On June 4, 1981, a Nebraska estate tax return for the Loyd West estate was filed. This return was signed by respondent after a line on the return stating, "Under penalties of perjury, I declare that I have examined this return, and to the best of my knowledge and belief, it is correct and complete." This return requests information as to eight dollar figures. The return states that the "[t]axable estate (line 3, page 1, Federal Form 706)" is $1,249,611; that the "[g]ross Nebraska estate tax (credit for state death taxes [line 13, page 1, Federal Form 706])" is $48,375; that the inheritance tax paid was $48,375; and that the "[n]et Nebraska estate tax due," the estate tax previously paid to Nebraska, the "TAX DUE," the interest per year, and the "BALANCE DUE" are $0. A "Formal Order for Complete Settlement" was issued by the county judge on June 16, 1981.

The circumstances leading to the state's discovery of this transaction are set out below. With regard to the West estate transactions, the record shows that on November 4, 1983, the Nebraska Tax Commissioner, through the office of the Attorney General of Nebraska, filed a petition in the county court for Knox County to vacate the order approving the inheritance tax determined in the West estate and requesting redetermination of those taxes. After lengthy hearings in the county court, the court ordered that the 1981 inheritance tax determination be set aside and that a redetermination of inheritance tax and Nebraska estate tax be made. This ruling was appealed to the district court for Knox County, where the county court order was affirmed. That affirmance was appealed to this court, where the case is now pending.

We note that our Neb.Ct.R. of Disc. 20 (rev. 1986) provides for the situation presented in these proceedings. That rule provides:

(A) Similarity of the substance of a complaint, Charge or Formal Charge to the material allegations of pending criminal or civil litigation shall not in itself prevent or delay disciplinary proceedings against the member involved in such litigation. (B) The acquittal of the member on criminal charges, or a verdict or judgment in his favor in civil litigation involving material allegations similar in substance to a complaint, Charge or Formal Charge shall not in and of itself justify termination of disciplinary proceedings predicated upon the same or substantially the same material allegations.

Accordingly, we have proceeded with disposition of the charges against respondent without waiting for the ultimate disposition of the civil case involving the Loyd West estate.

## EXERCISE BRIEF
Carry the court opinion on the Loyd West estate forward from its final sentence, adding the next passage in the same legal style.

## DATA EXCERPTS
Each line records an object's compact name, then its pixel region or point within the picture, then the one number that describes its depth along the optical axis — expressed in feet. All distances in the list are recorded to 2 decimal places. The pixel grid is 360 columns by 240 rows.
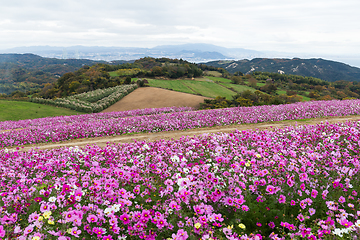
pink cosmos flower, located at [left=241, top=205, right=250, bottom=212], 11.47
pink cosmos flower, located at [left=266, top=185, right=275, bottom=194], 12.37
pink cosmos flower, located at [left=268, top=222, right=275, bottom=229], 11.26
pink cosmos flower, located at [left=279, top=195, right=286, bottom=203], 11.98
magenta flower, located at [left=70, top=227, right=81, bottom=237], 9.30
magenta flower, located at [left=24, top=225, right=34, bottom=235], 9.43
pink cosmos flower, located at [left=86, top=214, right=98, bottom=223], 10.25
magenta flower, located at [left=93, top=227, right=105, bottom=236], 9.69
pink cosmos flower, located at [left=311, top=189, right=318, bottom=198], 12.52
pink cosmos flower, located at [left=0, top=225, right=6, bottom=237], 9.44
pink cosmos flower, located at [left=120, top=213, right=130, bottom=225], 10.39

## ANSWER SECTION
The manner in which the West estate inheritance tax questions came to light sheds great light on the whole question of respondent's alleged wrongdoing. The record before the referee shows that on July 25, 1983, respondent, who was the attorney for the personal representative of the Verna J. Rice estate, which was being probated in Knox County, wrote to the county attorney for Knox County, Steven Scholer, and county attorney for Antelope County, Alan Brodbeck, with a proposal for distribution of inheritance tax of the Rice estate. Respondent's letter stated:

Enclosed please find:
 1. Copy of inventory.
 2. Copy of appraisal.
 3. Copy of facing sheet and page 2 of federal
estate tax return.
 4. Original and copy of state inheritance tax
worksheet for each of you.
 5. Copy of letter from Colorado attorney, Samuel
L. Andersen.
Here's how it works out:
  Net total property               $2,509,686.00
  Colorado land                  -     55,000.00
  Federal estate tax             -    828,559.00
  Net Nebraska property            $1,626,127.00
  Heirs (1 son, 6 grandchildren) -     70,000.00
  Taxable property                 $1,556,127.00
                                       × 1%
   Nebraska tax to divide up
   between Antelope & Knox    $     15,561.00
However, federal credit is $139,575.00, so rather
than pay difference into the state on a State Estate
tax return, I propose tax as follows:
   Credit           $139,575.00
   Colorado share  -   2,998.07
Net for Nebraska    $136,576.93
Total state inheritance tax =     $136,576.93
  Knox    _________ of $136,576.93 = $127,054.73
 Antelope _________ of $136,576.93 = $  9,522.20
State estate tax = 0

If you agree, please execute and return to me the enclosed waiver and agreement.

The county attorney for Antelope County testified that when he received the July 25, 1983, letter and the inheritance tax worksheet for the Rice estate from respondent, he determined not to sign the worksheet.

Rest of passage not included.